For the listing that follows, give again exactly the lines from the one with "52,655 72,649C103,639 136,617" to the one with "M137,778L223,761", including both.

+++++

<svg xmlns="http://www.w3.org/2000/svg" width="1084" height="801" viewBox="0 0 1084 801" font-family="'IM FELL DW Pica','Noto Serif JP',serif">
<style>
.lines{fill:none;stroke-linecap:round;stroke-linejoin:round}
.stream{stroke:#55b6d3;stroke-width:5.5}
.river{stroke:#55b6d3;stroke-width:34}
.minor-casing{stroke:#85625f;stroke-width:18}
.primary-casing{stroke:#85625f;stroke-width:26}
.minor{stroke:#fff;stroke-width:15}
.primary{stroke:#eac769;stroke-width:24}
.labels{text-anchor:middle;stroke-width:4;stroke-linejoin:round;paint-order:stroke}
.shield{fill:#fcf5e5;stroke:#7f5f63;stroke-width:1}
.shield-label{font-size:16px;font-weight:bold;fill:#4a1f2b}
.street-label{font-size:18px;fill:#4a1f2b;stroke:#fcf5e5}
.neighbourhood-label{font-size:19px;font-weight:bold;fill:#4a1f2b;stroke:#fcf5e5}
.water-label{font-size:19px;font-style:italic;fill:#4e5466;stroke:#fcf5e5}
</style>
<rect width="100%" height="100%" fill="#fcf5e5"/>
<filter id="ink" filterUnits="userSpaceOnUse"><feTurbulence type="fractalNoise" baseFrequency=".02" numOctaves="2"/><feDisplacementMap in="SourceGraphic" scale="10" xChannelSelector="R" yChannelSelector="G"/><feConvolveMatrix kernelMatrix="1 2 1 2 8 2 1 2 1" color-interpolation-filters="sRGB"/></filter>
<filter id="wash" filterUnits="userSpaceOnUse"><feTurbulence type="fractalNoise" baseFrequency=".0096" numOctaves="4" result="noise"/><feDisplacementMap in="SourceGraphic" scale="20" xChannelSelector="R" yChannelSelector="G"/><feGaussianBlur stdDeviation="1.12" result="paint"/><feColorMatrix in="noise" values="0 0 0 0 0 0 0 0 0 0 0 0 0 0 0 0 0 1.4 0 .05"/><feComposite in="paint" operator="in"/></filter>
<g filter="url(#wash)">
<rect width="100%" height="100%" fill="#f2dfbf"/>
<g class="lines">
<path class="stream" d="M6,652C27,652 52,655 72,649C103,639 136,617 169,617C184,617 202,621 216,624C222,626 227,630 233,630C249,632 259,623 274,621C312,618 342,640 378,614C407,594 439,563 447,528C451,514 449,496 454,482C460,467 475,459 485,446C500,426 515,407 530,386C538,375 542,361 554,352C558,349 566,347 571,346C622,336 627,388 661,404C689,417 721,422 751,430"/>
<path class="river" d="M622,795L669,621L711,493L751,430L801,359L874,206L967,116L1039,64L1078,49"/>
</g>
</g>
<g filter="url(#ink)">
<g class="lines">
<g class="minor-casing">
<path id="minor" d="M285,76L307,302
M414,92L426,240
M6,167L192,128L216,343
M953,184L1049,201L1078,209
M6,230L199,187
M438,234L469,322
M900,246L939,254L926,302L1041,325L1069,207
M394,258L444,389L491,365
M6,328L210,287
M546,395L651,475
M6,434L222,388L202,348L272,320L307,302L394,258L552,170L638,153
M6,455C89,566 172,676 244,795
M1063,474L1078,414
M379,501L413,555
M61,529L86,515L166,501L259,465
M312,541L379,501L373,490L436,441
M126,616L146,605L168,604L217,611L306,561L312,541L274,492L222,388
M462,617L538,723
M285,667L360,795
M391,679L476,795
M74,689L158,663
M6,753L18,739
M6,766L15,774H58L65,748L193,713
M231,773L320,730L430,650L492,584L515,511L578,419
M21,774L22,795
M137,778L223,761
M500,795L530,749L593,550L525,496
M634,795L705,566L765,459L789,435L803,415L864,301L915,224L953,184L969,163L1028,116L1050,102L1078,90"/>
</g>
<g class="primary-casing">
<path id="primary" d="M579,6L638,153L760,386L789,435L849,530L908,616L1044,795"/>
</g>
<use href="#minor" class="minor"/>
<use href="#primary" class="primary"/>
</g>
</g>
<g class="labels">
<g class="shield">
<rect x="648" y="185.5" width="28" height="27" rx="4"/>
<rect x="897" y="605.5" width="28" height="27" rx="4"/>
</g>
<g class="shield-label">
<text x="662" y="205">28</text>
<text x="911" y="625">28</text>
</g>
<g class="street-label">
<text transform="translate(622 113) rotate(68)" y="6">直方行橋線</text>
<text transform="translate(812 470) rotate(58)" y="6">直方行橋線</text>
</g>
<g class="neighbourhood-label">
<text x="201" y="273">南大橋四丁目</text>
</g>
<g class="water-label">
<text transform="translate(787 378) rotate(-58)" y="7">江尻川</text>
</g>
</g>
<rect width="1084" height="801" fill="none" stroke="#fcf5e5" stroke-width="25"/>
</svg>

+++++

Output of the exercise:
<path class="stream" d="M6,652C27,652 52,655 72,649C103,639 136,617 169,617C184,617 202,621 216,624C222,626 227,630 233,630C249,632 259,623 274,621C312,618 342,640 378,614C407,594 439,563 447,528C451,514 449,496 454,482C460,467 475,459 485,446C500,426 515,407 530,386C538,375 542,361 554,352C558,349 566,347 571,346C622,336 627,388 661,404C689,417 721,422 751,430"/>
<path class="river" d="M622,795L669,621L711,493L751,430L801,359L874,206L967,116L1039,64L1078,49"/>
</g>
</g>
<g filter="url(#ink)">
<g class="lines">
<g class="minor-casing">
<path id="minor" d="M285,76L307,302
M414,92L426,240
M6,167L192,128L216,343
M953,184L1049,201L1078,209
M6,230L199,187
M438,234L469,322
M900,246L939,254L926,302L1041,325L1069,207
M394,258L444,389L491,365
M6,328L210,287
M546,395L651,475
M6,434L222,388L202,348L272,320L307,302L394,258L552,170L638,153
M6,455C89,566 172,676 244,795
M1063,474L1078,414
M379,501L413,555
M61,529L86,515L166,501L259,465
M312,541L379,501L373,490L436,441
M126,616L146,605L168,604L217,611L306,561L312,541L274,492L222,388
M462,617L538,723
M285,667L360,795
M391,679L476,795
M74,689L158,663
M6,753L18,739
M6,766L15,774H58L65,748L193,713
M231,773L320,730L430,650L492,584L515,511L578,419
M21,774L22,795
M137,778L223,761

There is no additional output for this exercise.